**DATA EXTRACTS:**
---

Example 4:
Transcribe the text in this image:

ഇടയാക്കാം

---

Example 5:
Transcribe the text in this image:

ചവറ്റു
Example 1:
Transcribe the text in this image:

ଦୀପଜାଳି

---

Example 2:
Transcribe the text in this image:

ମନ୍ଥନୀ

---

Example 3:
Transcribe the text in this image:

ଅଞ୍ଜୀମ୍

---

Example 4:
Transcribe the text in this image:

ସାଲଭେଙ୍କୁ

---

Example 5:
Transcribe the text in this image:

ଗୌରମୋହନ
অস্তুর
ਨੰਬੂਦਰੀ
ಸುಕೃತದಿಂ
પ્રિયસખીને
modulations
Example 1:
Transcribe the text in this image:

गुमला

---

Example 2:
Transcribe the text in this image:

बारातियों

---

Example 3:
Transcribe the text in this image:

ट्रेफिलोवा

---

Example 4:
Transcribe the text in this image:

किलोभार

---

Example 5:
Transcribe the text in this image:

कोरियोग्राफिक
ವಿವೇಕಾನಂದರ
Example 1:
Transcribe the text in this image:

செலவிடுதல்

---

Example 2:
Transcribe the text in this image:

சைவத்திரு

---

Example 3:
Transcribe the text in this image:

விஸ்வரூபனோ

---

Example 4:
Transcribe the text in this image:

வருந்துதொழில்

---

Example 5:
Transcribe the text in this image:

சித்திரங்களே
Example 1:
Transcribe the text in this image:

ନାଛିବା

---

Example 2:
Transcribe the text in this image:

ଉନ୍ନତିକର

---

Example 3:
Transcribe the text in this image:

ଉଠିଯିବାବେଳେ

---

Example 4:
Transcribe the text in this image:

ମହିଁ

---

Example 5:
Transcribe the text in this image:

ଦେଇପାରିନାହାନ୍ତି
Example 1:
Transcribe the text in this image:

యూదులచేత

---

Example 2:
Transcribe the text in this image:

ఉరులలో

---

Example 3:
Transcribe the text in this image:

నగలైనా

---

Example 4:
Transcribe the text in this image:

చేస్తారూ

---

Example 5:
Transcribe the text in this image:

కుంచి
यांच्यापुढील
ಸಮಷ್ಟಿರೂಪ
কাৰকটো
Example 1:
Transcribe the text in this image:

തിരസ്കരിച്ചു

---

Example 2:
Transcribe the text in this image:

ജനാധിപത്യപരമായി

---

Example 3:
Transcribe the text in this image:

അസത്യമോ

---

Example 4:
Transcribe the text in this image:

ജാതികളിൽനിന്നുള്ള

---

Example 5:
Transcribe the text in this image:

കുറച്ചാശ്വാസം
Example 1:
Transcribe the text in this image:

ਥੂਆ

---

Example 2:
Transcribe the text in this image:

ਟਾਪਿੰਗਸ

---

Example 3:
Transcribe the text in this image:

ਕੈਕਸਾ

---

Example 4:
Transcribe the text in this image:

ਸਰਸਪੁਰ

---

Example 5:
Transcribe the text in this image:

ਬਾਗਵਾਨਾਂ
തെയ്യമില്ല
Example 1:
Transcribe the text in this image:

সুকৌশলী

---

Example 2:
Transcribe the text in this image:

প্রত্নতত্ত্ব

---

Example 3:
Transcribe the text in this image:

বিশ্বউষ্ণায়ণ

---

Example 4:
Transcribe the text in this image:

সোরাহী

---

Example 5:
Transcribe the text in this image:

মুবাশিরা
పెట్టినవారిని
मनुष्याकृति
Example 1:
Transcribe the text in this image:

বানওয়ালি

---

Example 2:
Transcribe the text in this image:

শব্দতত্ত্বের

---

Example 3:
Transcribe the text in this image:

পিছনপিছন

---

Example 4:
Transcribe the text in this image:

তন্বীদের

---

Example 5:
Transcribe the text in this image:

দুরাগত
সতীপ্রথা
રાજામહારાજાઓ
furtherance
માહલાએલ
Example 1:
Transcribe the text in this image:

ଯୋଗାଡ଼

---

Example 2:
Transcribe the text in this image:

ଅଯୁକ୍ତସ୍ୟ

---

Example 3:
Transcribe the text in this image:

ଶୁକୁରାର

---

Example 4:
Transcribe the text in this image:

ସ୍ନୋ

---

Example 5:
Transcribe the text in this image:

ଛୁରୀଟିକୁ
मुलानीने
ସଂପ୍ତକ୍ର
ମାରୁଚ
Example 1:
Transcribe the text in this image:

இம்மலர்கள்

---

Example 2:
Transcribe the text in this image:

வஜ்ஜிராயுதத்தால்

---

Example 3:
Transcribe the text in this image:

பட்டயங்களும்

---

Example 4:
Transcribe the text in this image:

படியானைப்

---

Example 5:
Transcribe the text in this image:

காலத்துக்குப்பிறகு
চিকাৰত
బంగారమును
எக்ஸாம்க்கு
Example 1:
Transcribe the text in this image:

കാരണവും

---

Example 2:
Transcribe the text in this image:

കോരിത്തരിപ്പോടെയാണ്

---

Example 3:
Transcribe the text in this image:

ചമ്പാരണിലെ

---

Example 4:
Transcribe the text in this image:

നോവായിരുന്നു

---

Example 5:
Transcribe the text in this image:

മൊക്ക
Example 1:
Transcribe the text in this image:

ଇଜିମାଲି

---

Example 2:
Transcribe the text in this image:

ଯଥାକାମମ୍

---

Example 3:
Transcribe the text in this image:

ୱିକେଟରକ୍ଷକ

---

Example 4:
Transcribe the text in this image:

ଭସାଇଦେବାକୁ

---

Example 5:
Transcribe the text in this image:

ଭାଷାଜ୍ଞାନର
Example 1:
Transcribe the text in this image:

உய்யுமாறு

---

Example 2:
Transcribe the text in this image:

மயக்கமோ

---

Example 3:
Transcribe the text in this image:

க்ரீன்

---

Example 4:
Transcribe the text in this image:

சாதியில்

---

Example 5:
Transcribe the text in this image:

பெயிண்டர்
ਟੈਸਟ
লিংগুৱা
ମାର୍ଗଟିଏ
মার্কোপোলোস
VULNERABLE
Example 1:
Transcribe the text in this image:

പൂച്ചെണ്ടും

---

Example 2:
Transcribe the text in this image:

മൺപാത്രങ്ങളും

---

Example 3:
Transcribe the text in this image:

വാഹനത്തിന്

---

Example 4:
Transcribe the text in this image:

**EXERCISE OBJECTIVE:**
Line by line, please reproduce the records exactly.

**REPLY TO THE EXERCISE:**
---

Example 4:
Transcribe the text in this image:

ഇടയാക്കാം

---

Example 5:
Transcribe the text in this image:

ചവറ്റു
Example 1:
Transcribe the text in this image:

ଦୀପଜାଳି

---

Example 2:
Transcribe the text in this image:

ମନ୍ଥନୀ

---

Example 3:
Transcribe the text in this image:

ଅଞ୍ଜୀମ୍

---

Example 4:
Transcribe the text in this image:

ସାଲଭେଙ୍କୁ

---

Example 5:
Transcribe the text in this image:

ଗୌରମୋହନ
অস্তুর
ਨੰਬੂਦਰੀ
ಸುಕೃತದಿಂ
પ્રિયસખીને
modulations
Example 1:
Transcribe the text in this image:

गुमला

---

Example 2:
Transcribe the text in this image:

बारातियों

---

Example 3:
Transcribe the text in this image:

ट्रेफिलोवा

---

Example 4:
Transcribe the text in this image:

किलोभार

---

Example 5:
Transcribe the text in this image:

कोरियोग्राफिक
ವಿವೇಕಾನಂದರ
Example 1:
Transcribe the text in this image:

செலவிடுதல்

---

Example 2:
Transcribe the text in this image:

சைவத்திரு

---

Example 3:
Transcribe the text in this image:

விஸ்வரூபனோ

---

Example 4:
Transcribe the text in this image:

வருந்துதொழில்

---

Example 5:
Transcribe the text in this image:

சித்திரங்களே
Example 1:
Transcribe the text in this image:

ନାଛିବା

---

Example 2:
Transcribe the text in this image:

ଉନ୍ନତିକର

---

Example 3:
Transcribe the text in this image:

ଉଠିଯିବାବେଳେ

---

Example 4:
Transcribe the text in this image:

ମହିଁ

---

Example 5:
Transcribe the text in this image:

ଦେଇପାରିନାହାନ୍ତି
Example 1:
Transcribe the text in this image:

యూదులచేత

---

Example 2:
Transcribe the text in this image:

ఉరులలో

---

Example 3:
Transcribe the text in this image:

నగలైనా

---

Example 4:
Transcribe the text in this image:

చేస్తారూ

---

Example 5:
Transcribe the text in this image:

కుంచి
यांच्यापुढील
ಸಮಷ್ಟಿರೂಪ
কাৰকটো
Example 1:
Transcribe the text in this image:

തിരസ്കരിച്ചു

---

Example 2:
Transcribe the text in this image:

ജനാധിപത്യപരമായി

---

Example 3:
Transcribe the text in this image:

അസത്യമോ

---

Example 4:
Transcribe the text in this image:

ജാതികളിൽനിന്നുള്ള

---

Example 5:
Transcribe the text in this image:

കുറച്ചാശ്വാസം
Example 1:
Transcribe the text in this image:

ਥੂਆ

---

Example 2:
Transcribe the text in this image:

ਟਾਪਿੰਗਸ

---

Example 3:
Transcribe the text in this image:

ਕੈਕਸਾ

---

Example 4:
Transcribe the text in this image:

ਸਰਸਪੁਰ

---

Example 5:
Transcribe the text in this image:

ਬਾਗਵਾਨਾਂ
തെയ്യമില്ല
Example 1:
Transcribe the text in this image:

সুকৌশলী

---

Example 2:
Transcribe the text in this image:

প্রত্নতত্ত্ব

---

Example 3:
Transcribe the text in this image:

বিশ্বউষ্ণায়ণ

---

Example 4:
Transcribe the text in this image:

সোরাহী

---

Example 5:
Transcribe the text in this image:

মুবাশিরা
పెట్టినవారిని
मनुष्याकृति
Example 1:
Transcribe the text in this image:

বানওয়ালি

---

Example 2:
Transcribe the text in this image:

শব্দতত্ত্বের

---

Example 3:
Transcribe the text in this image:

পিছনপিছন

---

Example 4:
Transcribe the text in this image:

তন্বীদের

---

Example 5:
Transcribe the text in this image:

দুরাগত
সতীপ্রথা
રાજામહારાજાઓ
furtherance
માહલાએલ
Example 1:
Transcribe the text in this image:

ଯୋଗାଡ଼

---

Example 2:
Transcribe the text in this image:

ଅଯୁକ୍ତସ୍ୟ

---

Example 3:
Transcribe the text in this image:

ଶୁକୁରାର

---

Example 4:
Transcribe the text in this image:

ସ୍ନୋ

---

Example 5:
Transcribe the text in this image:

ଛୁରୀଟିକୁ
मुलानीने
ସଂପ୍ତକ୍ର
ମାରୁଚ
Example 1:
Transcribe the text in this image:

இம்மலர்கள்

---

Example 2:
Transcribe the text in this image:

வஜ்ஜிராயுதத்தால்

---

Example 3:
Transcribe the text in this image:

பட்டயங்களும்

---

Example 4:
Transcribe the text in this image:

படியானைப்

---

Example 5:
Transcribe the text in this image:

காலத்துக்குப்பிறகு
চিকাৰত
బంగారమును
எக்ஸாம்க்கு
Example 1:
Transcribe the text in this image:

കാരണവും

---

Example 2:
Transcribe the text in this image:

കോരിത്തരിപ്പോടെയാണ്

---

Example 3:
Transcribe the text in this image:

ചമ്പാരണിലെ

---

Example 4:
Transcribe the text in this image:

നോവായിരുന്നു

---

Example 5:
Transcribe the text in this image:

മൊക്ക
Example 1:
Transcribe the text in this image:

ଇଜିମାଲି

---

Example 2:
Transcribe the text in this image:

ଯଥାକାମମ୍

---

Example 3:
Transcribe the text in this image:

ୱିକେଟରକ୍ଷକ

---

Example 4:
Transcribe the text in this image:

ଭସାଇଦେବାକୁ

---

Example 5:
Transcribe the text in this image:

ଭାଷାଜ୍ଞାନର
Example 1:
Transcribe the text in this image:

உய்யுமாறு

---

Example 2:
Transcribe the text in this image:

மயக்கமோ

---

Example 3:
Transcribe the text in this image:

க்ரீன்

---

Example 4:
Transcribe the text in this image:

சாதியில்

---

Example 5:
Transcribe the text in this image:

பெயிண்டர்
ਟੈਸਟ
লিংগুৱা
ମାର୍ଗଟିଏ
মার্কোপোলোস
VULNERABLE
Example 1:
Transcribe the text in this image:

പൂച്ചെണ്ടും

---

Example 2:
Transcribe the text in this image:

മൺപാത്രങ്ങളും

---

Example 3:
Transcribe the text in this image:

വാഹനത്തിന്

---

Example 4:
Transcribe the text in this image:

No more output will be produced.